Das Abstimmungsergebnis könnte der Anlass für einen lange überfälligen tiefgreifenden Innovationsschub für die fundamentale Erneuerung der EU sein. Dabei meine ich nicht nur die Institutionen in Brüssel, sondern die historisch entstandenen, sich heute selbst blockierenden Beziehungen zwischen den Mitgliedstaaten und der Brüsseler Verwaltung. Das Problem liegt nicht in Brüssel allein, wie man es gerne darstellt. Brüssel ist nur der Ort, wo die Entscheidungen fallen. Die Gründe für die Entscheidungen selbst liegen in den systemisch sich selbst blockierenden Beziehungen zwischen Brüssel und den Regierungen der Mitgliedsländer.
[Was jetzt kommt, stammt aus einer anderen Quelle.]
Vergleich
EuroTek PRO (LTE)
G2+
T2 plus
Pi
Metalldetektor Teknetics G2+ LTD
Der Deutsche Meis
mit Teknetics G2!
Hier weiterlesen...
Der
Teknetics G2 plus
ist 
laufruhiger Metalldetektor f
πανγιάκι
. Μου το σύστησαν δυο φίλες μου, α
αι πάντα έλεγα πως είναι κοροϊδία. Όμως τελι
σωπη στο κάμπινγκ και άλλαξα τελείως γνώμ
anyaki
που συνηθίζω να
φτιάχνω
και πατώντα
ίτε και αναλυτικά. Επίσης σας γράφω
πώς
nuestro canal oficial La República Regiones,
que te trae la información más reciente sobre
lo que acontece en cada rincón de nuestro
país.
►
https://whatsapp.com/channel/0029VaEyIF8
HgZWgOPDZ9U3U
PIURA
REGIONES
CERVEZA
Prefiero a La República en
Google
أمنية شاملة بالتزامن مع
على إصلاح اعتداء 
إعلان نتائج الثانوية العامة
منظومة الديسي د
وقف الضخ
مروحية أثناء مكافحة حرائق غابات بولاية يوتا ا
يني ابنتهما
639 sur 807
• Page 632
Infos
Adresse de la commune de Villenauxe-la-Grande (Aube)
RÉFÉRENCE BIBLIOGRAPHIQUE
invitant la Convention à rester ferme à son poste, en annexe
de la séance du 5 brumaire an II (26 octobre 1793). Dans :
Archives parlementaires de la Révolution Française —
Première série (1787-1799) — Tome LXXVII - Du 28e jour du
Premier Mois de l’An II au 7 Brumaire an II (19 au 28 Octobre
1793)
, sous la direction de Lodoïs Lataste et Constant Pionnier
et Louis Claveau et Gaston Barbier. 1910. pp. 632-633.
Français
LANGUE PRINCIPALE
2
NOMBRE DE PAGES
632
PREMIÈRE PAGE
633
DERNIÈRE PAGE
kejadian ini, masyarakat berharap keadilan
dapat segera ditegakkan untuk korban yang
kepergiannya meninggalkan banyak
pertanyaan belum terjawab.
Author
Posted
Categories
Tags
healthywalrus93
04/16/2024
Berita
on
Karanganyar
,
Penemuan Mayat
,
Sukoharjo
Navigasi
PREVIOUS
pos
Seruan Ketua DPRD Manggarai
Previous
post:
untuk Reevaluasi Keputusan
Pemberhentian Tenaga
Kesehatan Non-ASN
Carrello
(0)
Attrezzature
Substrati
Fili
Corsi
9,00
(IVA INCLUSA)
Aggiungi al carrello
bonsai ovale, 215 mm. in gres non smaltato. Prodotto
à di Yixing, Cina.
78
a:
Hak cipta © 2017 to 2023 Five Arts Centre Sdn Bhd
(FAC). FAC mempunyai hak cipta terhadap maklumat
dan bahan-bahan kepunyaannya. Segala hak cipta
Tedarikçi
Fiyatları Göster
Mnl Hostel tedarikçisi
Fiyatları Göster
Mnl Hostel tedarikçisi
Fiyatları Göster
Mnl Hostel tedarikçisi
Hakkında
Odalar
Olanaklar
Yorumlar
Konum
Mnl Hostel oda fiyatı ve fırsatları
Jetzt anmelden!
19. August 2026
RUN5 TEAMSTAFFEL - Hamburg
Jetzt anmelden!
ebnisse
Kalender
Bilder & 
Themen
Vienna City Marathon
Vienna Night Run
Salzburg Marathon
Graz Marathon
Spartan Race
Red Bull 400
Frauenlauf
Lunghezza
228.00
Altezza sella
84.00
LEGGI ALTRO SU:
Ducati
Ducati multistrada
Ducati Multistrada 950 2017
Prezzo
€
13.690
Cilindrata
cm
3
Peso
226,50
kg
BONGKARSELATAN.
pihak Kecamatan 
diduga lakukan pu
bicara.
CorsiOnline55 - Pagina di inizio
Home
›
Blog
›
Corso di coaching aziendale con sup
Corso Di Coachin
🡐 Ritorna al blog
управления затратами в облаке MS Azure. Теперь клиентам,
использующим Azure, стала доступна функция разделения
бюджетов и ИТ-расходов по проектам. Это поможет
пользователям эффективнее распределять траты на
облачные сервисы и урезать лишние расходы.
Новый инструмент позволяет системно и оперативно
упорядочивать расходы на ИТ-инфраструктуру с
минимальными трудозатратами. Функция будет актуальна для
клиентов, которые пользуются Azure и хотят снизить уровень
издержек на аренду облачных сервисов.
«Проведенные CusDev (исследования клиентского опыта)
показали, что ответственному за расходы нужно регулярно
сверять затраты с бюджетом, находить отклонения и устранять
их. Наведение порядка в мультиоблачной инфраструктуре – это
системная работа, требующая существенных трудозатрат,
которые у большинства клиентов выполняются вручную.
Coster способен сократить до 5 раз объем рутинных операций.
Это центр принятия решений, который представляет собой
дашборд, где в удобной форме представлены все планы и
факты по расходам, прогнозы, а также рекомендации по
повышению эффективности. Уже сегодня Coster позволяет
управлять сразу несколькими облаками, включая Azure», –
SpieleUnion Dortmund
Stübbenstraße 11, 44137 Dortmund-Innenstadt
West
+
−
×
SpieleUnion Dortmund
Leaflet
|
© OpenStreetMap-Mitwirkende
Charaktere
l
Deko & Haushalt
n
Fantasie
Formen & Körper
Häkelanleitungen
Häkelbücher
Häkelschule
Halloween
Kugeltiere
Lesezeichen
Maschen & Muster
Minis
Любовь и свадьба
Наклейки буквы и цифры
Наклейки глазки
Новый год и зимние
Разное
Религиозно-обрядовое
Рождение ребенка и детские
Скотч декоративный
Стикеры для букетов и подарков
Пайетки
Das kybernetische Funktions-Modell lebensfähiger Systeme wäre das ideale Vorbild für die organisatorische Neugestaltung und für eine funktionierende Governance. Zusammen mit der Transformationskraft der breitflächigen Anwendung der Syntegrationsverfahren würden binnen kurzem die nötigen Wirkungen eintreten.
Mit grösserer Wahrscheinlichkeit wird es jedoch zahlreiche halbherzige und zum Teil faule Kompromisse geben, mit denen man die Konsequenzen des Brexit aushebeln und glattbügeln wird. Zu einem echten Austritt Englands aus der EU wird es kaum kommen.
Wenn die deflationären Zerfallskräfte sich nun beschleunigen, dann wird man die Ursachen im Brexit sehen. In Wahrheit sind sie die unvermeidlichen Folgen der jahrzehntelangen Aufschuldung so gut wie aller Länder. Die Fixierung auf den Brexit macht erneut blind für die wirklichen Ursachen einer lang anhaltenden Deflationsphase.